比較のために同条件でモンテカルロ法を使ってみます。
モンテカルロ法:同条件でバックテスト
利益は通常のモンテカルロ法の方が良いようです。ドローダウンは分解モンテカルロ法に軍配が上がります。とにかくドローダウンを小さくしたい、破産確率を可能な限り減らしたいという場合には使えそうです。
まとめ
というわけで、モンテカルロ法をより「リスクが少ない(ドローダウンが少ない)ベットシステム」に変えたのがict119さんという方が考えた「分解モンテカルロ法」です。
ロットの増え方が非常に緩やかで、連敗時の破産確率が非常に低いシステムになっています。
モンテカルロ法同様、一セット終わるとかならず利益が残るため、より確実性を取りたい場合には採用しやすいのではないでしょうか。
たとえば、キャッシュバックのように「トレード頻度」が重要で「利益はそれほどでなくてもいい」ような場合には使いやすいシステムになりそうです。
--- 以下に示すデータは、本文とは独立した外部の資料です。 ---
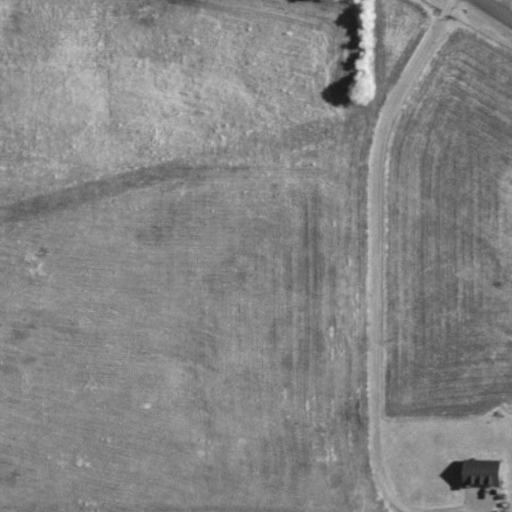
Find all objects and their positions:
road: (496, 8)
building: (486, 473)
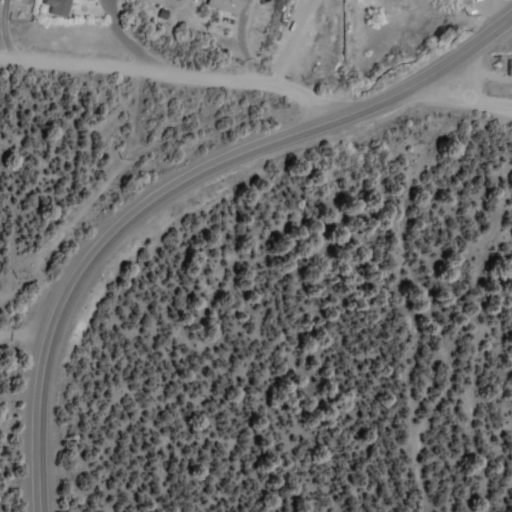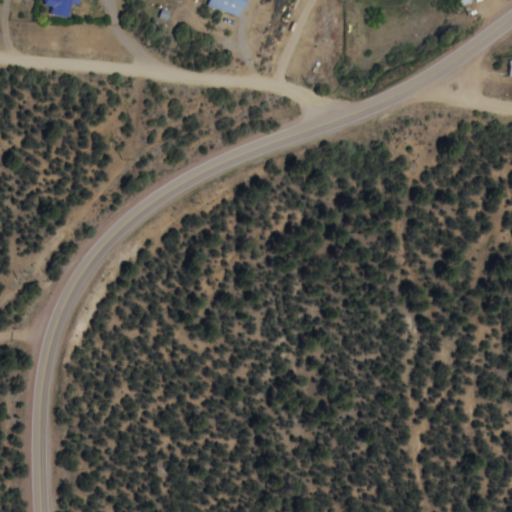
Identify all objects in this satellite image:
building: (462, 2)
building: (226, 5)
building: (58, 6)
road: (507, 20)
road: (4, 30)
road: (125, 40)
road: (240, 41)
road: (288, 41)
building: (509, 67)
road: (170, 74)
road: (464, 97)
road: (175, 184)
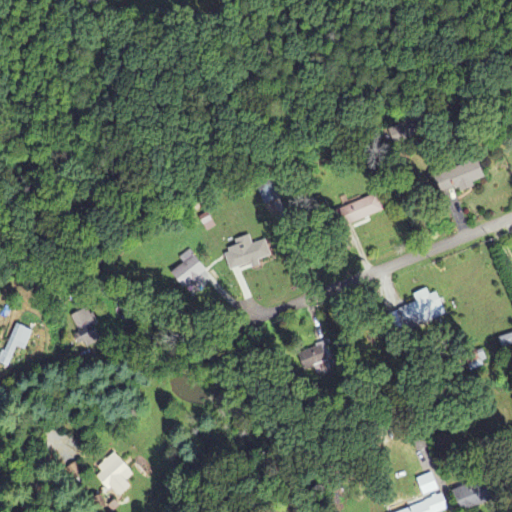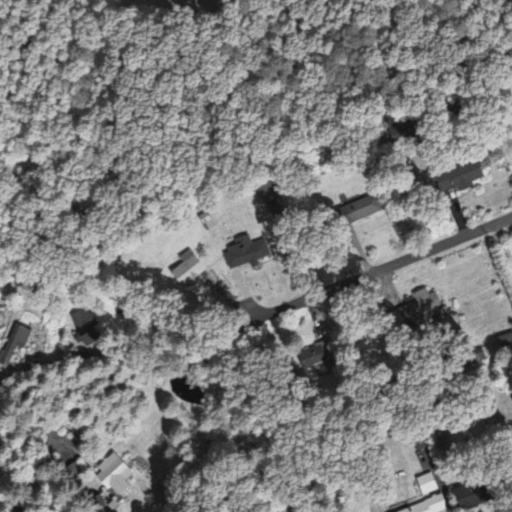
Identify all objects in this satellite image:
building: (461, 179)
building: (362, 210)
building: (249, 253)
road: (373, 270)
building: (191, 272)
building: (425, 310)
building: (87, 329)
building: (17, 343)
road: (45, 366)
building: (117, 476)
building: (430, 496)
building: (474, 497)
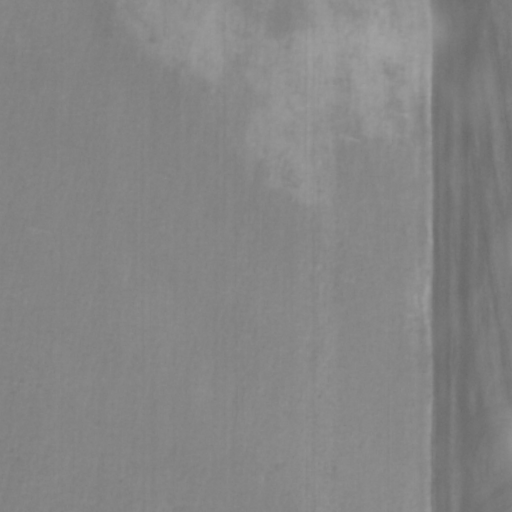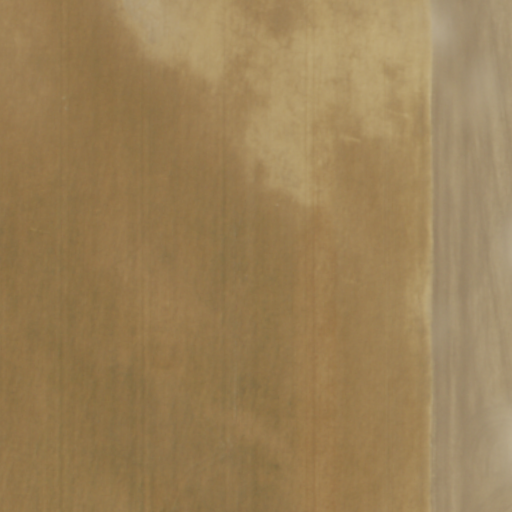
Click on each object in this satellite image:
crop: (256, 255)
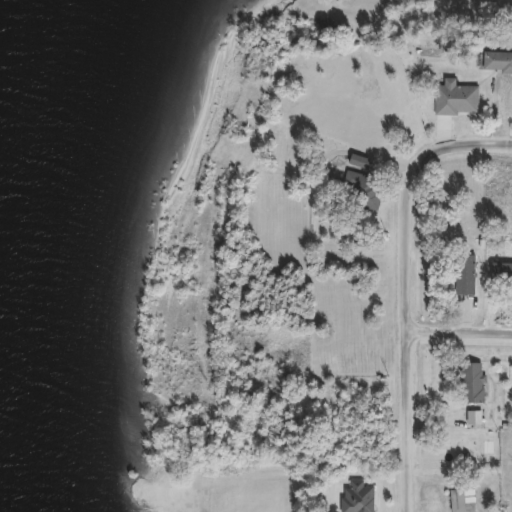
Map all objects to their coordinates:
building: (496, 61)
building: (496, 62)
building: (453, 99)
building: (453, 99)
building: (358, 191)
building: (359, 191)
building: (468, 274)
building: (469, 274)
road: (413, 289)
road: (463, 338)
building: (468, 383)
building: (468, 383)
building: (355, 497)
building: (355, 497)
building: (462, 500)
building: (462, 500)
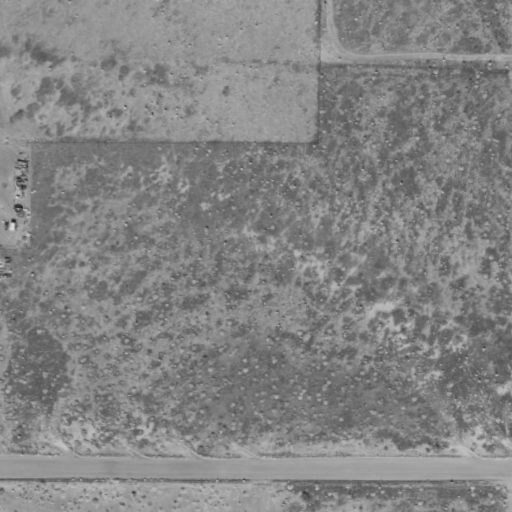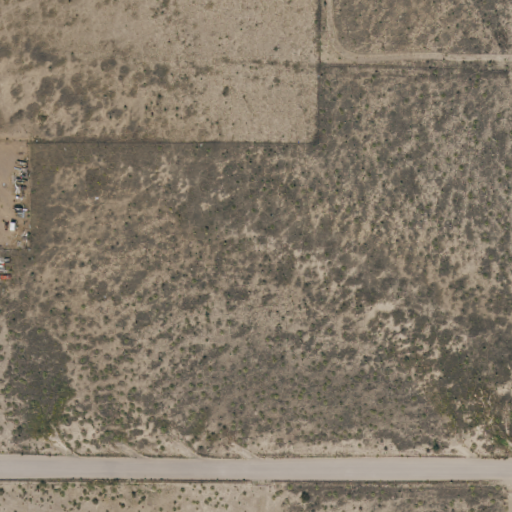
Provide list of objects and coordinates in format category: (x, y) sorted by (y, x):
road: (256, 469)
作ったソースコードを置いておきます。遊んでみたい方はどうぞご自由に‥。
パラメーター
Magic = マジックナンバー
StopLoss=ストップロス
TakeProfitRate=テイクプロフィット(ストップロスとの割合)
ご注意
そのままリアル口座で動かす人はいないと思いますが、念の為‥
「このプログラムを利用して発生したいかなる損害も当方は責任を負いかねますのでご了承ください」
分解モンテカルロ法をライブラリ化するに続きます。
コメント
コードダウンロードさせていただきました、ありがとうございます。
試しにUSDJPYで流してみたところ、ロットの調整だけで右肩上がりになって驚きでした。
コードはBUYのみだったので、SELLのみに書き換えたらどうかなぁ、ということでやってみたら、今度は右肩下がりでした。同じような勝率なのにここまで差があるのはなぜなのですかね?
もし記事になりそうでしたら検証していただけると嬉しいです。
おそらくスワップの影響が大きいです。
SetLotsの33行目と47行目
Lots = LotsArray[0] + LotsArray[1];
添字1だと右端にならないように思います。なにか解釈が間違っていたらすみません、、。
すみません、回答が遅くなりました。(コメントに気づいていませんでした‥)
分解モンテカルロ法は右端ではなく、左端とその隣を加算します。
(通常のモンテカルロ法では両端を加算します)
※説明の括弧書きの方が通常の「モンテカルロ法」になります。ややこしくてすみません。